* _Task brief_:
Once the pictures are set aside, copy the records below exactly as they stand.

* _Data_:
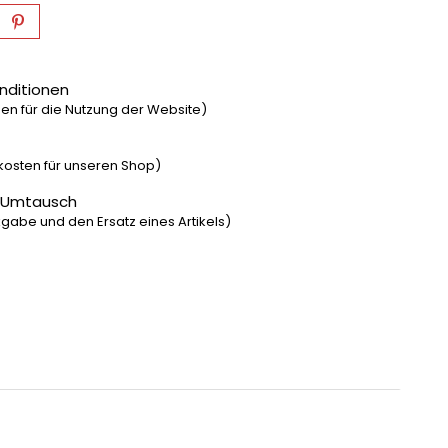
nditionen
n für die Nutzung der Website)
dkosten für unseren Shop)
 Umtausch
gabe und den Ersatz eines Artikels)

* _Response area_:
nditionen
n für die Nutzung der Website)
dkosten für unseren Shop)
 Umtausch
gabe und den Ersatz eines Artikels)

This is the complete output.